The inotropic drug levosimendan is often used off-label perioperatively in cardiac surgery patients with cardiopulmonary bypass (CPB). Data regarding serum concentrations of levosimendan and its metabolites within this context is lacking.

Methods

Total serum concentrations (TSC) and unbound fractions (UF) of levosimendan and its metabolites OR-1896 and OR-1855 in cardiac surgery patients with CPB were retrospectively measured using LC-ESI-MS/MS. Simulation of expected levosimendan TSC was performed using Pharkin 4.0. Serum NT-proBNP was assessed with ELISA.

Results

After prolonged levosimendan infusion (1.25 mg or 2.5 mg, respectively) after induction of anaesthesia, a median TSC of 1.9 ng/ml and 10.4 ng/ml was determined in samples taken directly after surgery (T1). Median TSC of 7.6 ng/ml and 22.0 ng/ml, respectively, were simulated at T1. Whereas 1.1 ng/ml and 1.6 ng/ml TSC of OR-1896, respectively, was quantified the day after surgery (T2), TSC of the intermediate metabolite OR-1855 was mostly below the lower limit of quantification (LLOQ).
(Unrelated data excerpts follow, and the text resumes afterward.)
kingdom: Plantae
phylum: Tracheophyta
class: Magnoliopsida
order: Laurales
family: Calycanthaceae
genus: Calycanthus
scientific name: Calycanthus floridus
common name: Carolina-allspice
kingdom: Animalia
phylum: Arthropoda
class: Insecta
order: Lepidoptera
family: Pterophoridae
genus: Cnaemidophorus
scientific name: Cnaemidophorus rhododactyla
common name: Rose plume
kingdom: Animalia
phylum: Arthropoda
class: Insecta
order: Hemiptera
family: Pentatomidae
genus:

The UF was 0.5% and 1.1% for levosimendan and 64.1% and 52.1% for OR-1896, respectively, with over half the samples being below LLOQ. No difference in NT-proBNP concentrations before surgery and T2 was detected.

Discussion

The low TSC, UF and unchanged NT-proBNP levels suggest a need for dose adjustments of levosimendan in this off-label range. In addition, the differences between the measured and estimated concentrations may suggest a possible influence of a CPB on levosimendan serum concentrations. Due to high variation of serum levels between patients, an optimized dosing regimen combined with therapeutic drug monitoring may be advisable.